### [Supplied text]
★ ★ ★

During the period of transition from coffee to tea, experiments in a new product, rubber, were being carried out. These experiments proved that various types of rubber yielding trees would flourish in Sri Lanka. However, the industry can be said to have had its birth in 1876 when 1,919 plants of Hevea Braziliensis – the native rubber tree of the Amazon Valley – were received in good condition at the Heneratgoda Botanical Gardens from Kew. It is from these mother trees that the gigantic rubber plantation industry in the Eastern hemisphere sprang.

Of the trees planted at the Heneratgoda Botanical Gardens in 1876, the first one flowered in 1881, on which the first experiments in tapping were commenced.

★ ★ ★

### [Set of tasks]
1. Answer these questions using the passage on rubber in Sri Lanka.
(a) How many Hevea Braziliensis plants arrived at the Heneratgoda Botanical Gardens in 1876?
(b) From where were those plants received?
(c) In what year did the first of those trees flower?
2. Carry on the passage on rubber in Sri Lanka, starting right after its final sentence.
The data that comes after the passage on rubber in Sri Lanka is separate material.

★ ★ ★

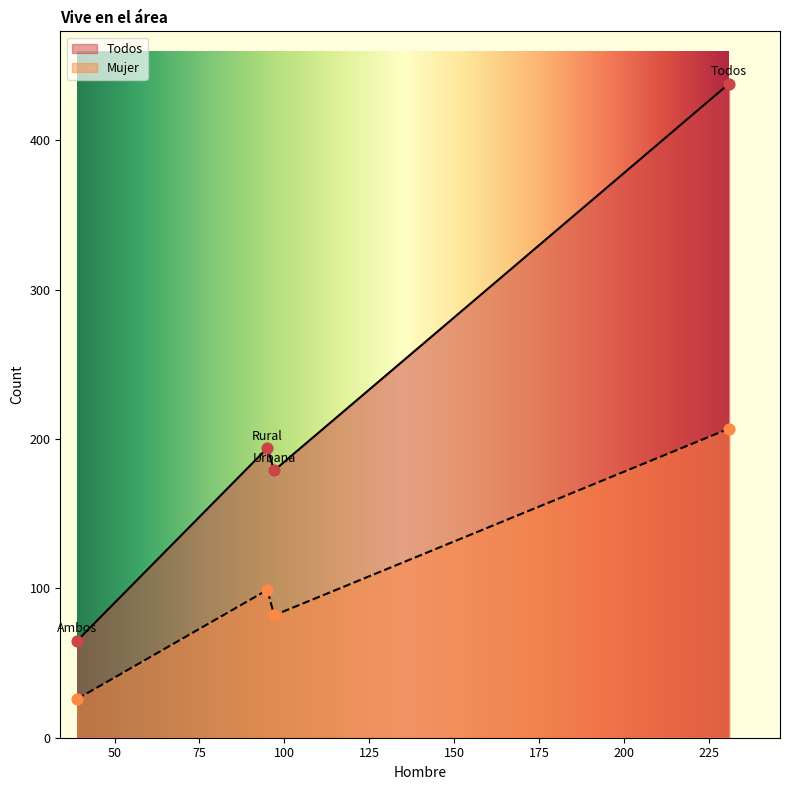

What are all the series names shown in the legend?

Todos, Mujer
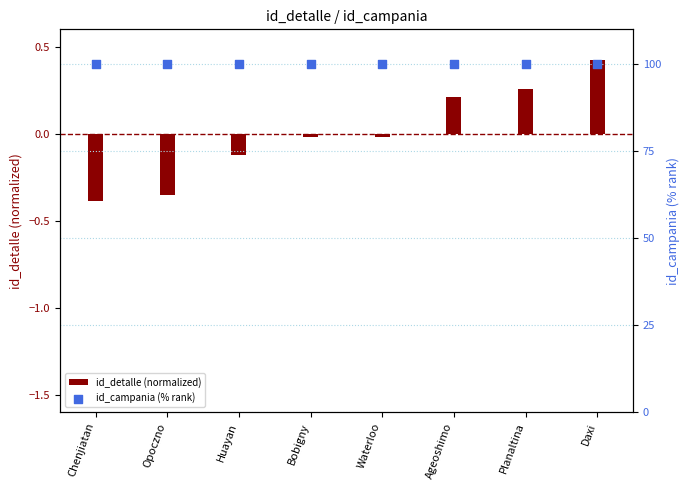

Which series contains the lowest Y value?

id_detalle (normalized)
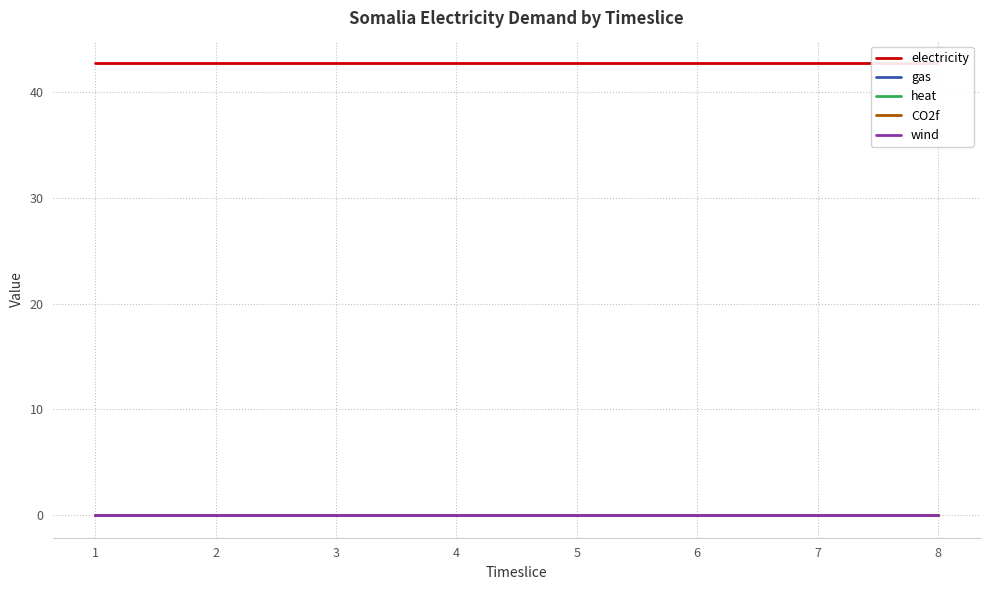

Is this an area chart (filled region under the line)?

No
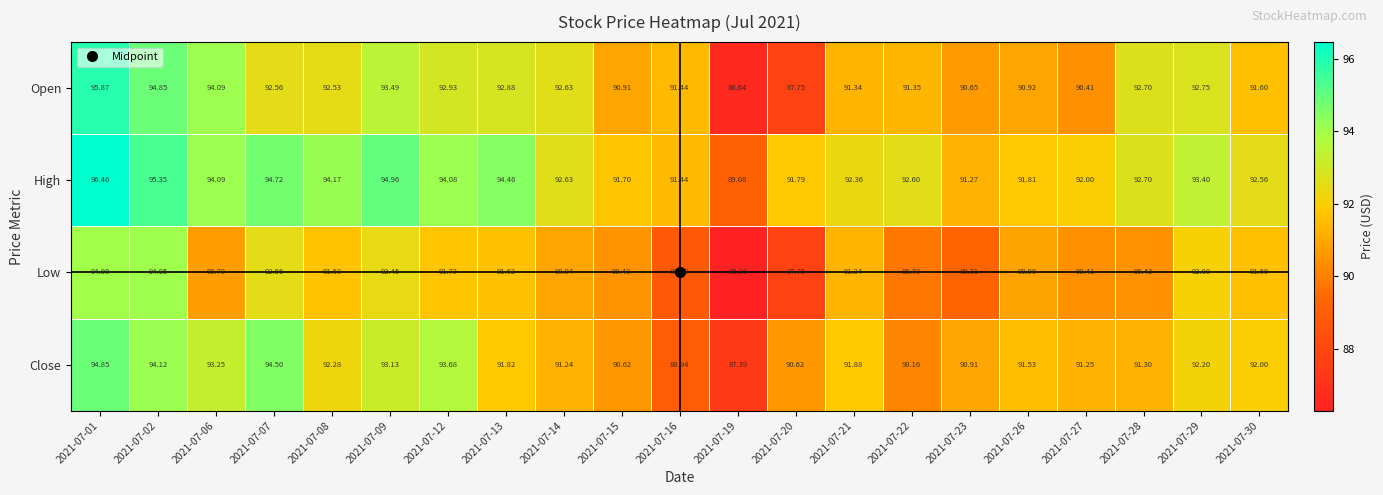

At which category is the sum across all series the highest?

2021-07-01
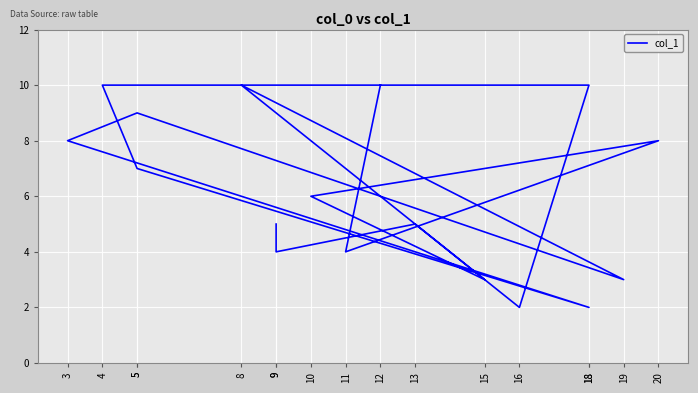

Where does the data first go above 6?

12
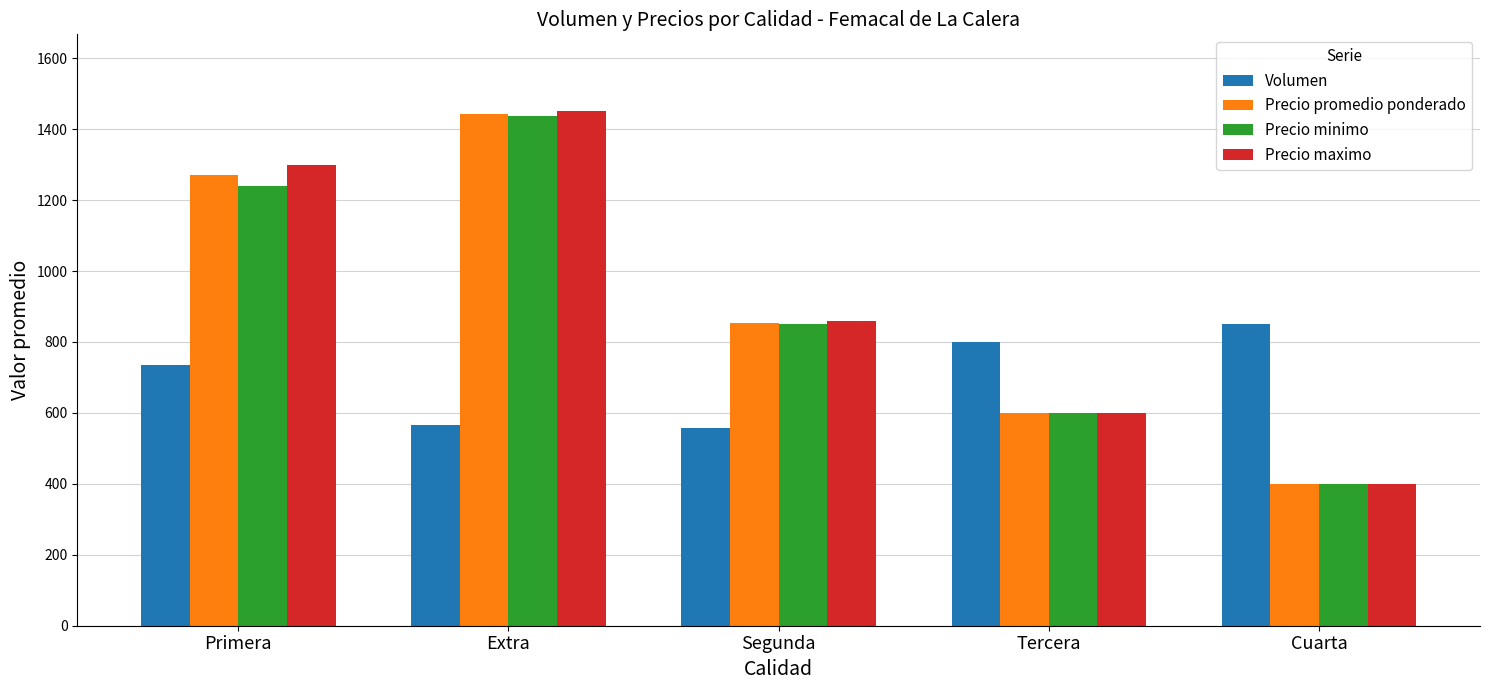

Count the number of data series in this chart.

4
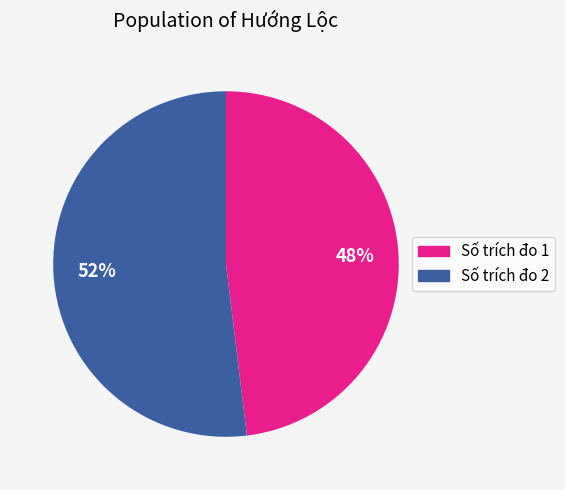

To the nearest percent, what is the average slice percentage?

50%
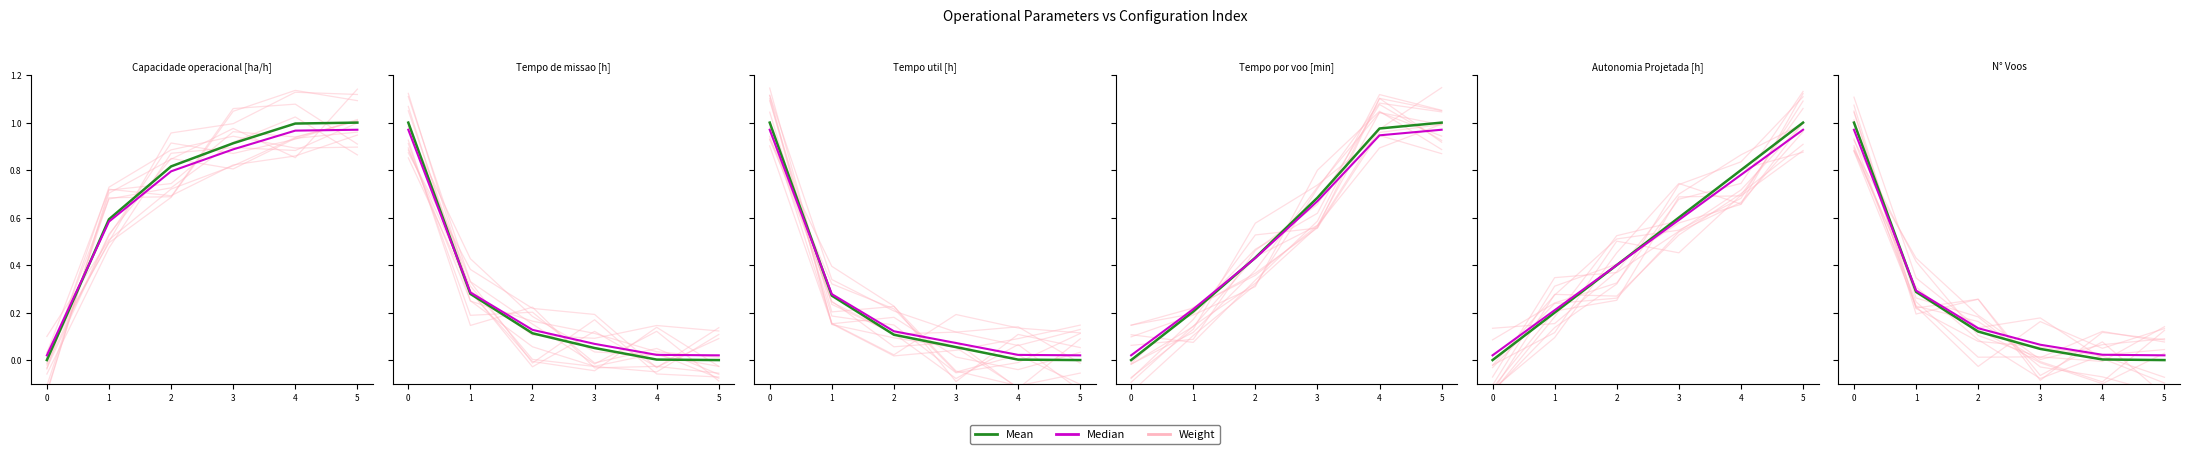

At 2, list the series in order from largest to smallest.

Weight, Median, Mean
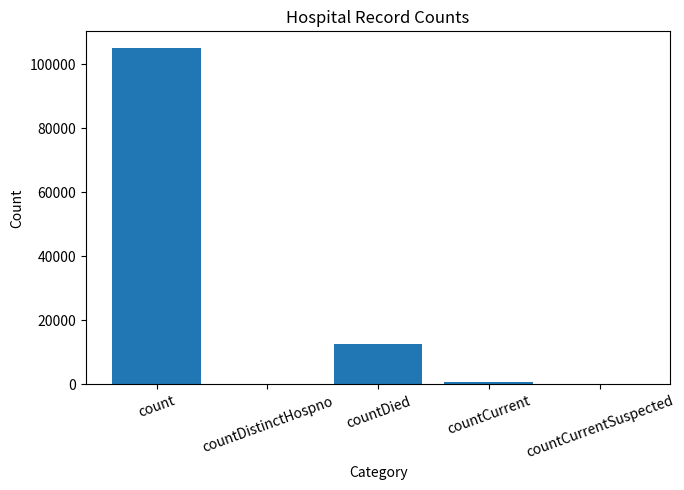

What is the sum of the values at count and countDistinctHospno?

104994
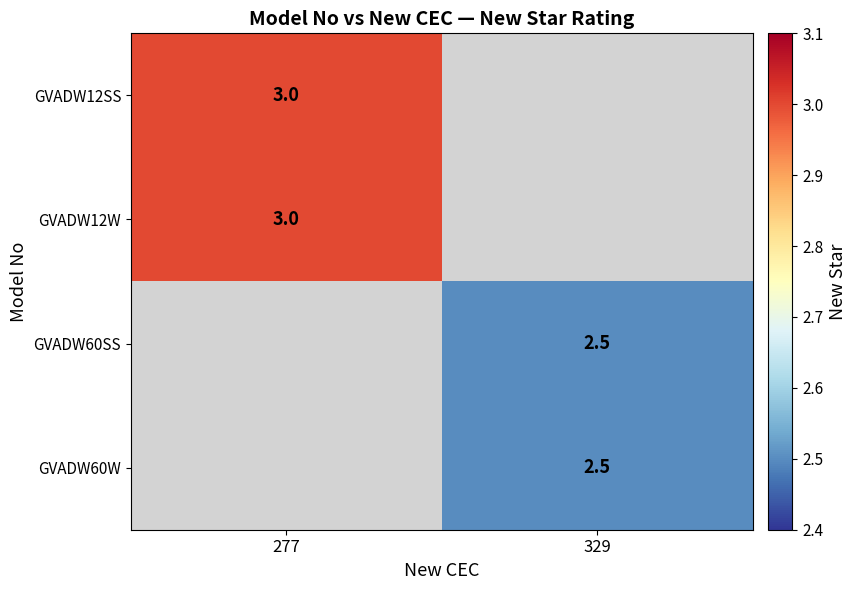

The value of GVADW60W at 329 is 3.4. True or false?

False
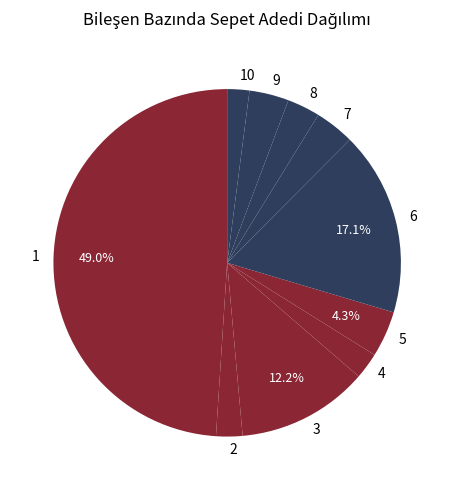

Is 1 the majority of the pie?

No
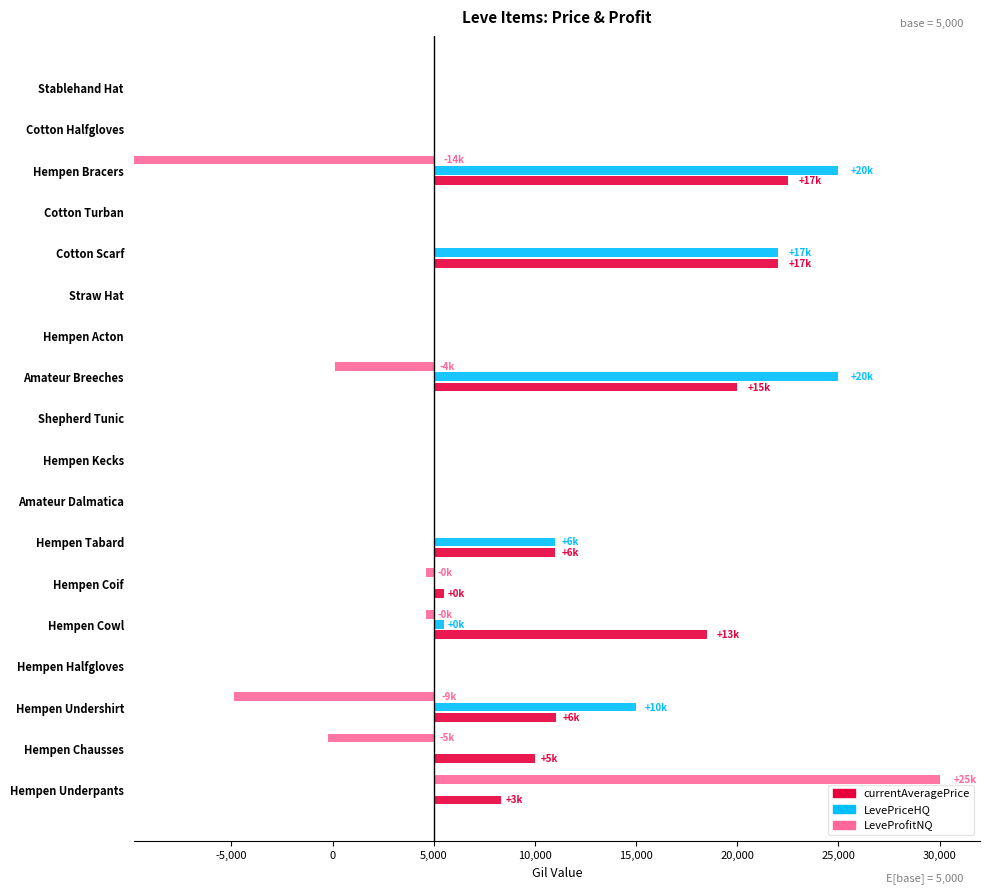

The LevePriceHQ series shows 0.0 at Shepherd Tunic. True or false?

True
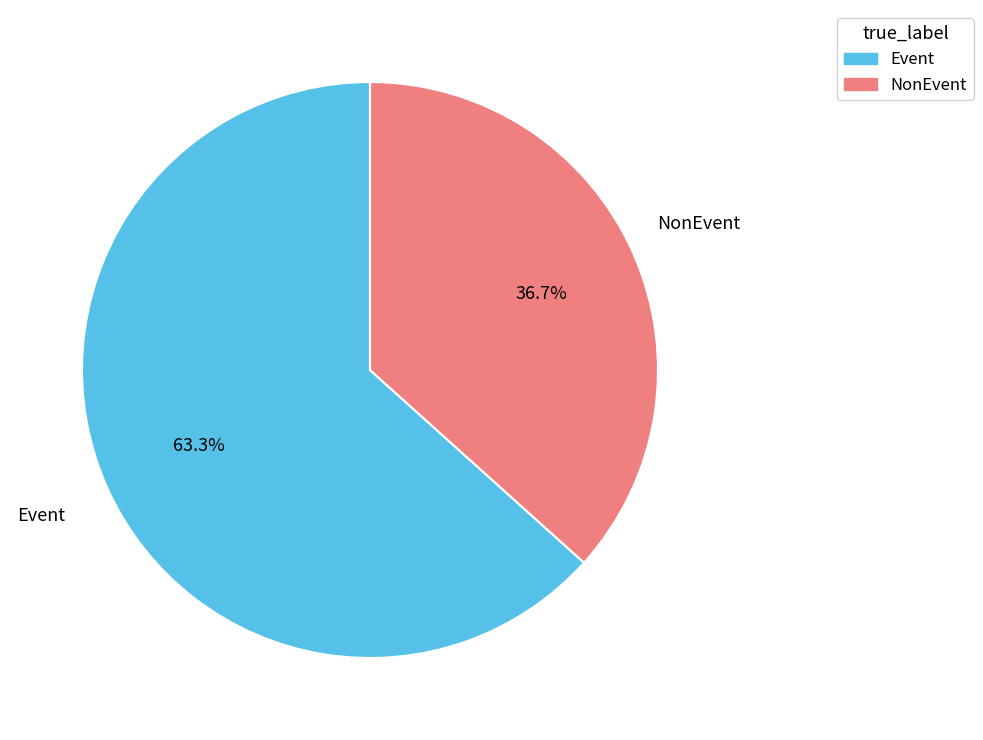

Is there any slice that represents more than half of the pie?

Yes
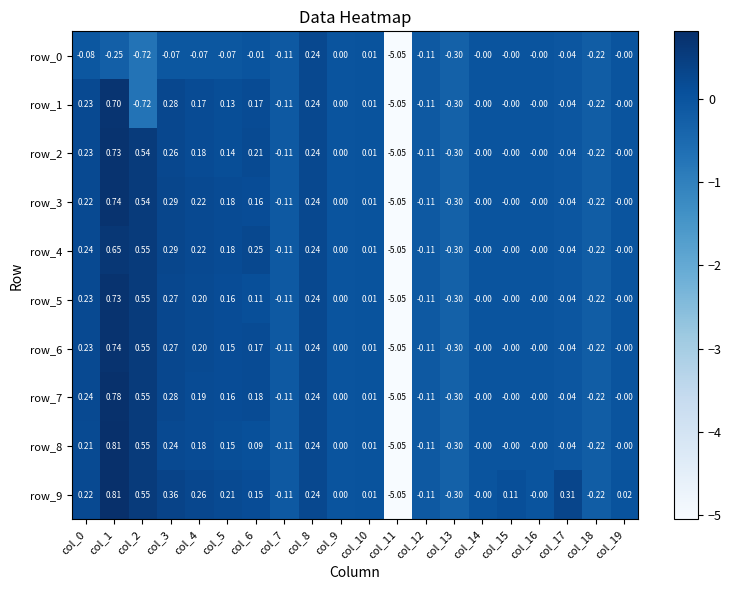

Is the value of row_0 at col_4 greater than the value of row_1 at col_9?

No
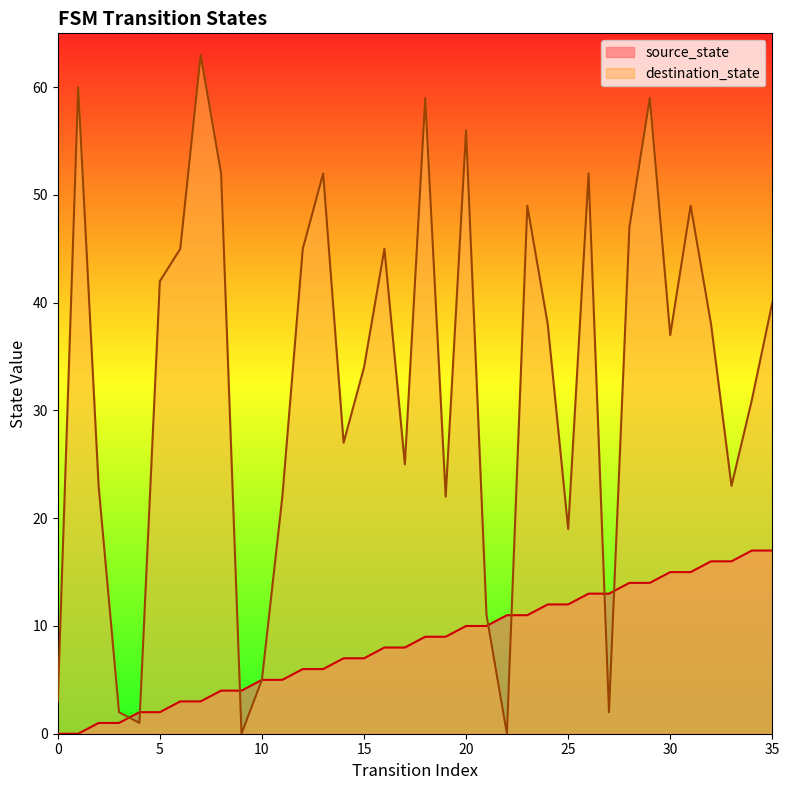

How many data points does each series have?

36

★ ★ ★

### [Results for the exercise]
1.
(a) 1,919
(b) Kew
(c) 1881

2.
The rubber plantation was thinned out in 1882 and from the 260 seedlings raised the following year and distributed in Sri Lanka, the first spread of commercial rubber planting began. The trees at Heneratgoda were thinned out periodically and by 1887 there were 457 good trees standing which provided the seed for further plantings. In 1890 the Forest Department opened a plantation at Edangoda and by 1893 some 90,000 seeds were distributed for planting and similar numbers were sold in succeeding years.

Following the first commercial planting in 1883, further areas were planted at a moderate pace until, by 1904, 25,000 acres were under cultivation. Thirty four tons of rubber were exported that year. Thereafter, rubber planting increased very rapidly. By 1906, 100,000 acres had been planted and by 1928 had been increased to 534,000 acres.